Only the lines from the beginning of the entries through the one that holds "index pip: (494, 350)" may appear in the answer, written out exactly and free of pictures.

Provided information below:

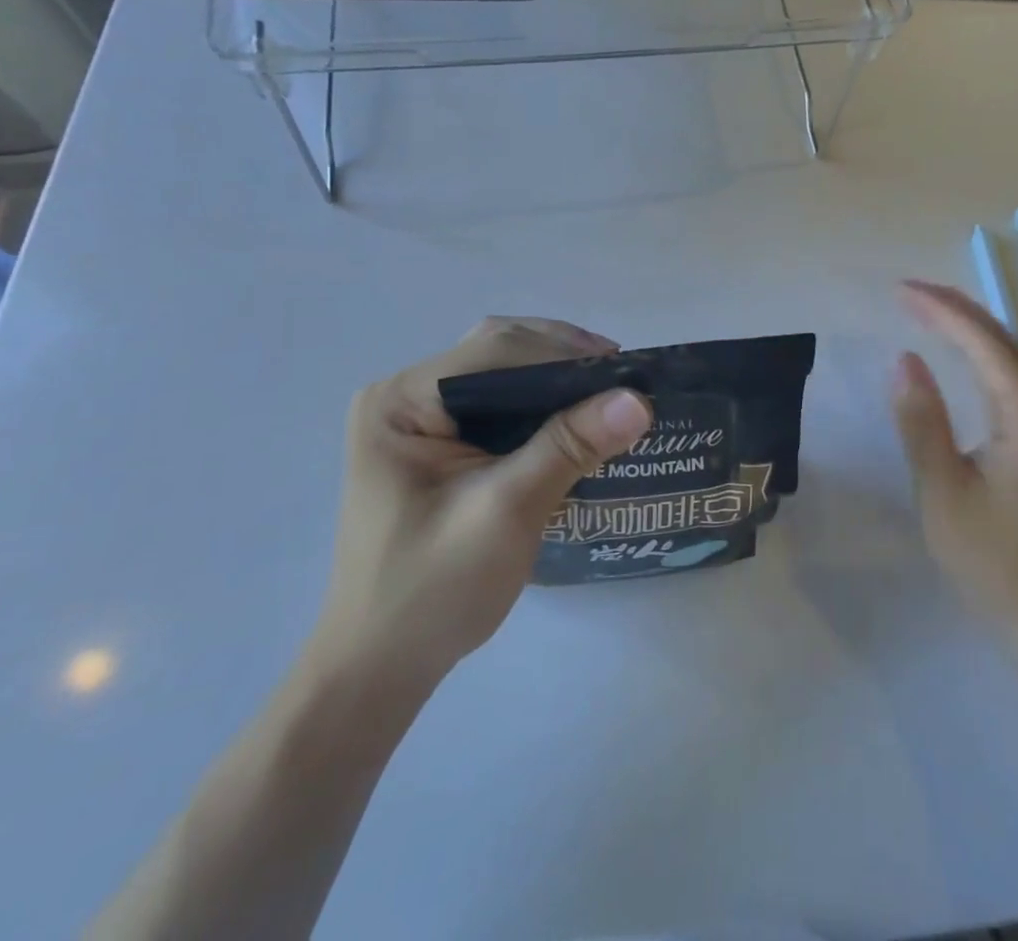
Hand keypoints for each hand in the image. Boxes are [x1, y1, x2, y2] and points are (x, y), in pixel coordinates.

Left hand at [307, 317, 652, 722]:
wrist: (380, 668)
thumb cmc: (433, 592)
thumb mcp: (506, 513)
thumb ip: (568, 447)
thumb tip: (638, 399)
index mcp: (401, 400)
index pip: (494, 350)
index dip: (564, 353)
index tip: (626, 370)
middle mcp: (403, 395)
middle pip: (496, 351)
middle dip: (561, 358)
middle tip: (622, 379)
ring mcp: (416, 418)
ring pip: (499, 372)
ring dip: (554, 377)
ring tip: (608, 393)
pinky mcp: (433, 442)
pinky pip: (495, 402)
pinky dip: (539, 403)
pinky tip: (573, 418)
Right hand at [893, 280, 1017, 637]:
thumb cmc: (990, 555)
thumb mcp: (943, 489)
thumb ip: (922, 421)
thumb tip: (904, 359)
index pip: (984, 343)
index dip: (942, 311)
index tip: (900, 291)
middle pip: (1001, 339)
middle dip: (954, 308)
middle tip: (906, 290)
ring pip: (1007, 353)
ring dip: (967, 325)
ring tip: (924, 306)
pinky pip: (1008, 374)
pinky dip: (978, 351)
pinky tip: (958, 348)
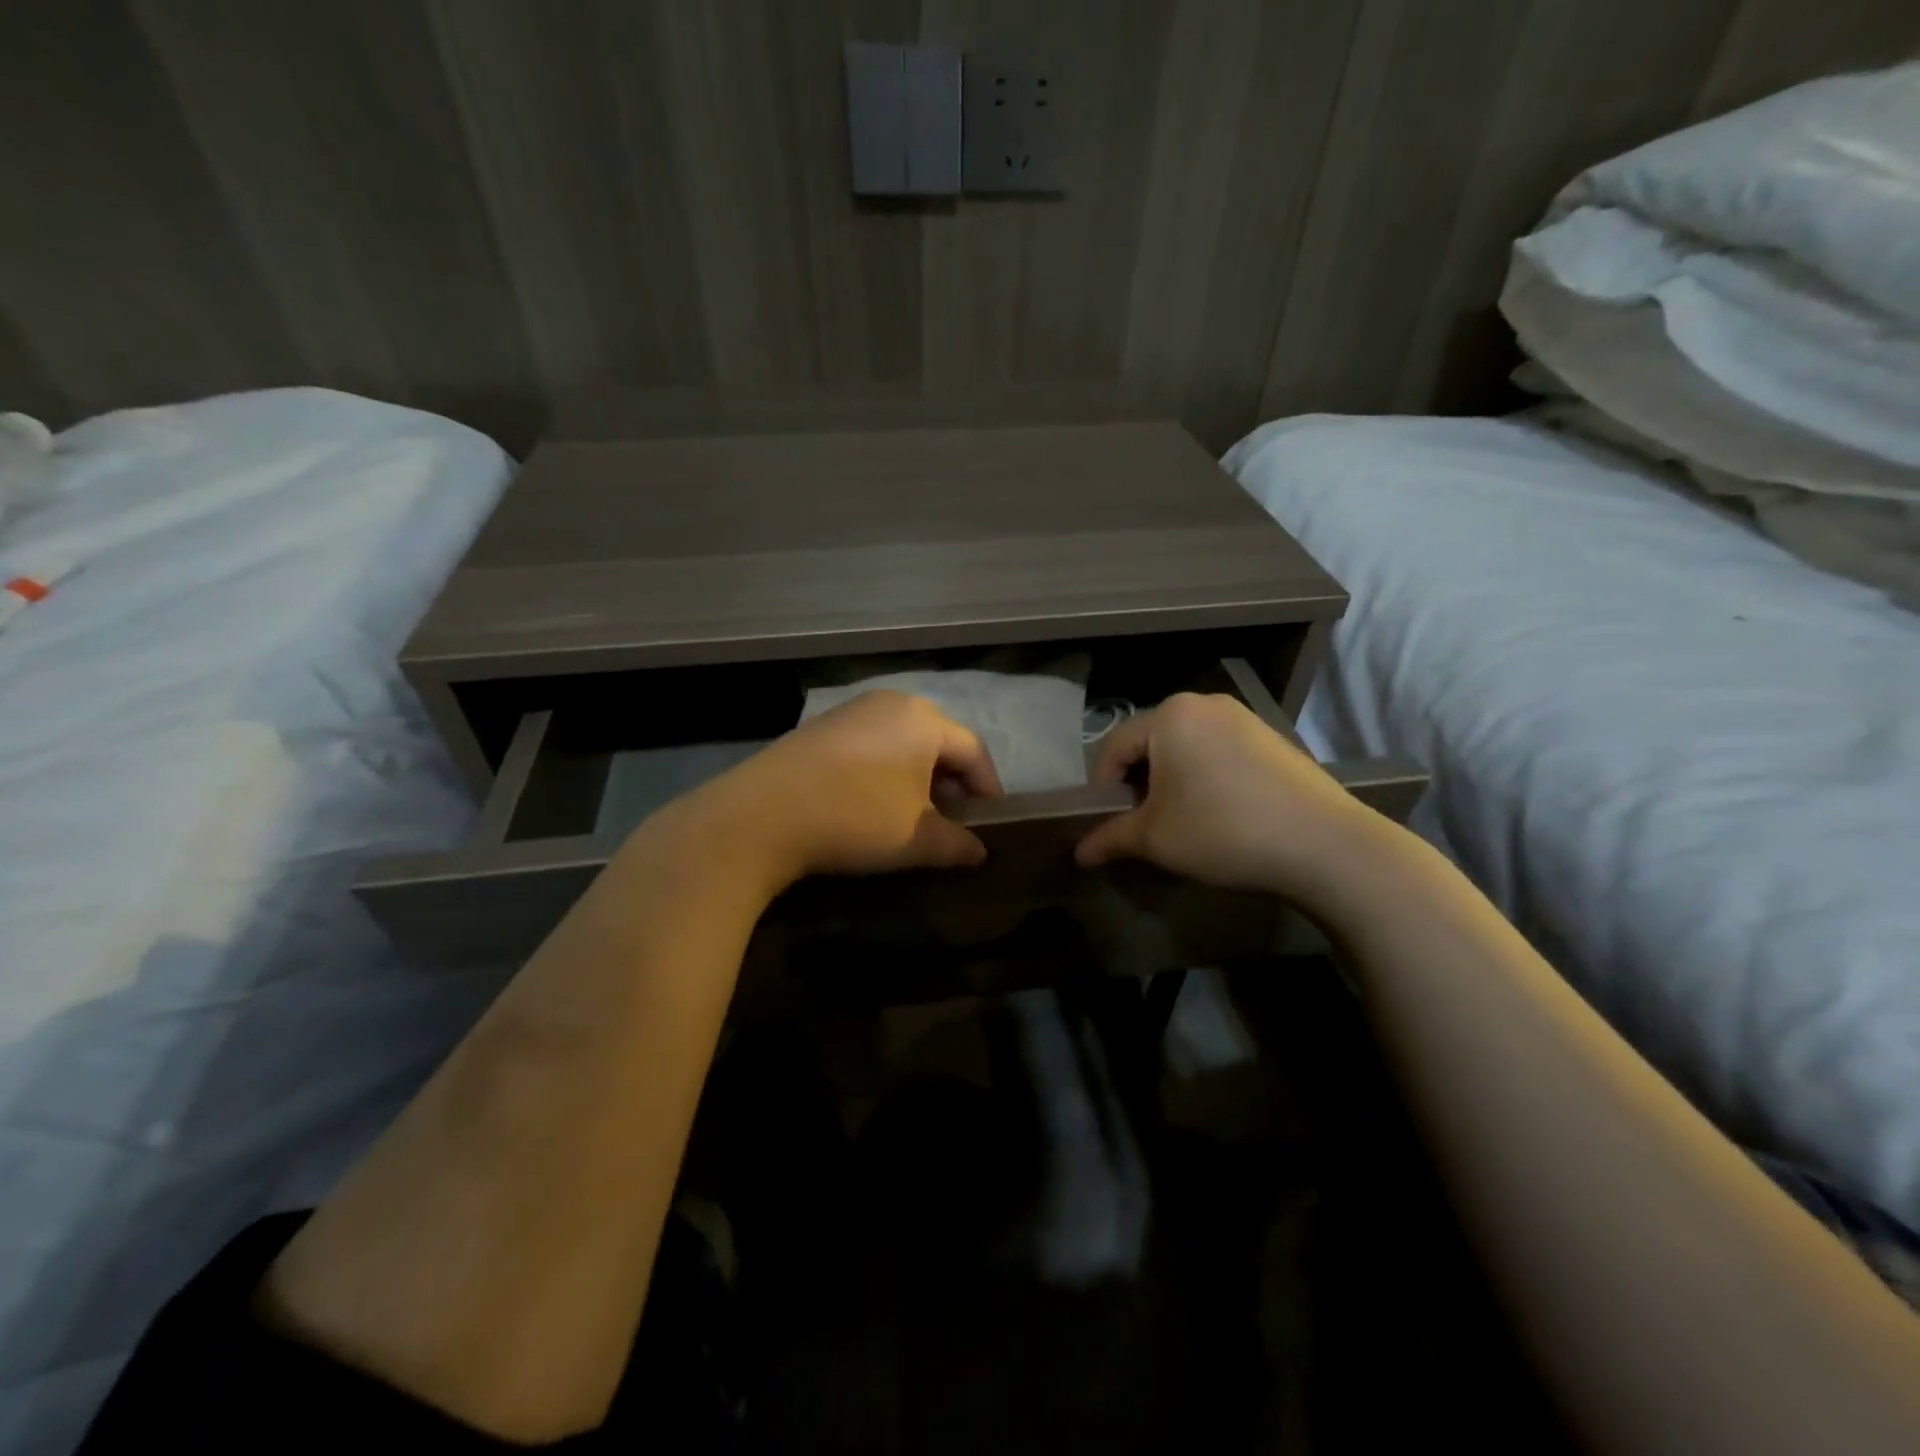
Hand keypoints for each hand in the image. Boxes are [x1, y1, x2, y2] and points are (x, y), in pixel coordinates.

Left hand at [677, 690, 1003, 886]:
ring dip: (917, 775)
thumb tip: (980, 852)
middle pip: (938, 740)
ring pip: (903, 740)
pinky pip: (871, 743)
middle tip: (954, 817)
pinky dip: (885, 769)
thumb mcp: (916, 840)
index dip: (988, 787)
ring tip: (914, 812)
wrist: (762, 815)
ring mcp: (852, 710)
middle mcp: (892, 703)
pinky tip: (873, 800)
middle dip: (952, 780)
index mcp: (924, 721)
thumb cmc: (856, 819)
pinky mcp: (821, 725)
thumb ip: (957, 844)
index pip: (973, 751)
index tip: (991, 819)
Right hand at [1074, 692, 1381, 902]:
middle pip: (1149, 744)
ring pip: (1184, 748)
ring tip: (1179, 823)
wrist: (1324, 844)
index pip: (1113, 748)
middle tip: (1142, 826)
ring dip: (1170, 783)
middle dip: (1138, 785)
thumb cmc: (1222, 831)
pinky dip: (1203, 778)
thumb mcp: (1155, 838)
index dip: (1102, 790)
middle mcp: (1203, 703)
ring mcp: (1243, 717)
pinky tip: (1218, 813)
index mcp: (1169, 715)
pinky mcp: (1271, 737)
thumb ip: (1110, 838)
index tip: (1106, 825)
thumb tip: (1079, 853)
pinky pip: (1217, 752)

End of Provided information.

(Solution for this problem)
Hand keypoints for each hand in the image. Boxes are [x1, y1, x2, y2] and points are (x, y), in pixel coordinates.

Left hand at [307, 317, 652, 722]:
wrist: (380, 668)
thumb cmc: (433, 592)
thumb mcp: (506, 513)
thumb ip: (568, 447)
thumb tip: (638, 399)
index mcp: (401, 400)
index pip: (494, 350)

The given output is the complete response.